Leave the past behind, and strain on to what lies ahead, says Paul. But we are not Lot’s wife, not forbidden a glance over our shoulder on the way. What I by contrast see in the backward glance is the providential hand of God, in things we, I, got right and wrong. I see a host of people given to me as companeros en el camino de Dios, so often the right person at the right moment. In the perplexity of early COVID time, a. deacon who is also a doctor calls me up and says ‘Bishop you don’t know it but you need my help,’ and proceeded to ride shotgun Sunday by Sunday as Covid advisor/ deacon/friend to Stephanie and me. Something similar happened throughout with so many of you. She serves here as a stand in for all the deacons, and is similar to so many lay leaders who have come alongside over this decade.

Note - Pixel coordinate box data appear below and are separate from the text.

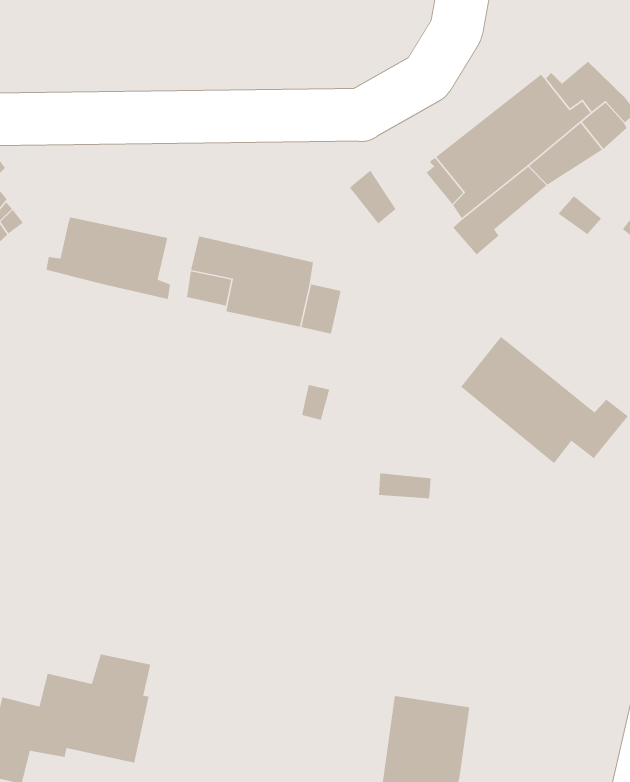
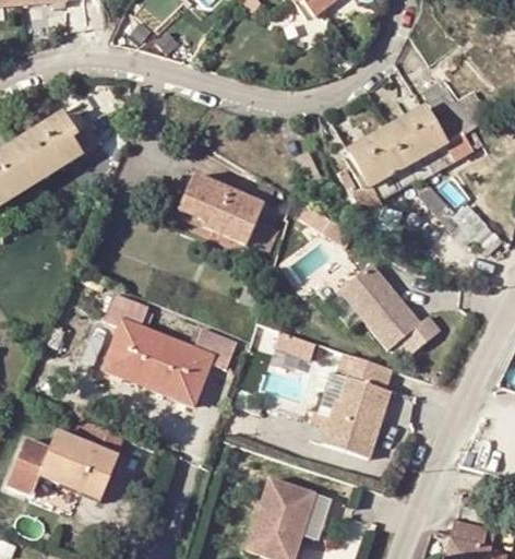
building: [46,216,171,300] -> none
building: none -> [103,288,237,403]
building: none -> [319,350,391,457]

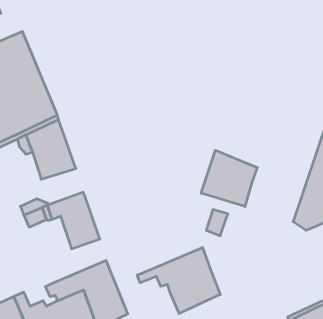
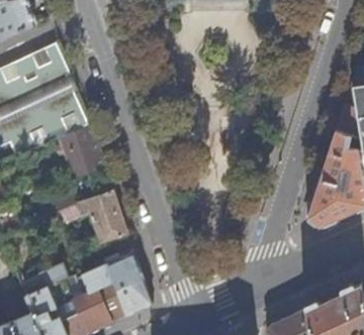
building: [201,150,257,207] -> none
building: [137,247,220,314] -> none

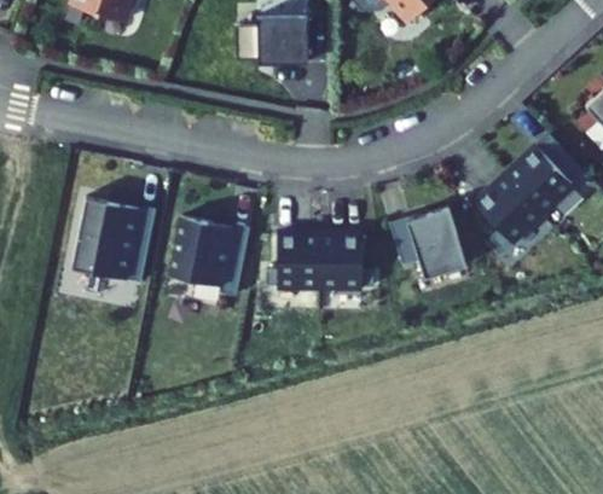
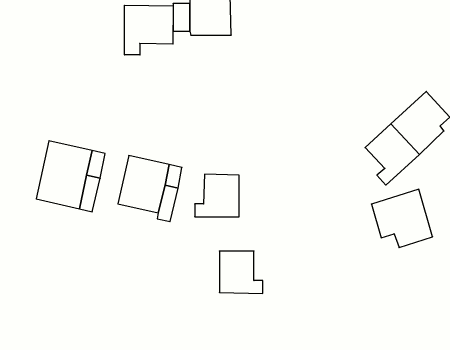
building: none -> [125,5,173,55]
building: [392,207,466,278] -> [371,189,433,248]
building: [319,238,372,290] -> [219,251,263,293]

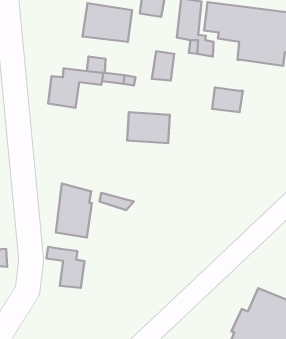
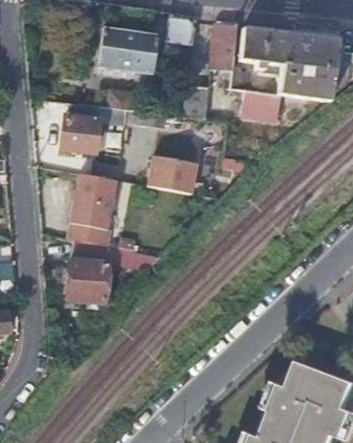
building: [212,87,243,112] -> [246,90,282,119]
building: none -> [65,172,117,247]
building: [47,247,84,288] -> none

Three years ago I convened on zoom a Lenten group about ‘Being Christian and Being Old.’ It was a lively group, I as much a learner as a teacher with everyone else, which is to say, it was the best kind of adult Christian education. My body was already whispering to me that retirement wasn’t so far away. We considered the wisdom of self-knowledge in the Psalms, and then how John was foretold by the risen Jesus that he was bound to be taken where he did not wish to go. We considered old and wounded Oedipus finding harbor at the last at Colonus, Lear forgiven his foolishness by his daughter, and evangelical Anglican Jim Packer with his bracing rebuke, ‘retirement’ isn’t biblical!’ Do we dare plan for what we cannot see, but do we dare not to? Who knows, but our shared and humorous perplexity in the group was informative. At our best we each can feel, even here in the late innings, something like the exhilaration of that airport walkway, in the company of the wounded and risen One, who remembers the past for us, summons us as His cloud of witnesses, and is making all things new! Amen.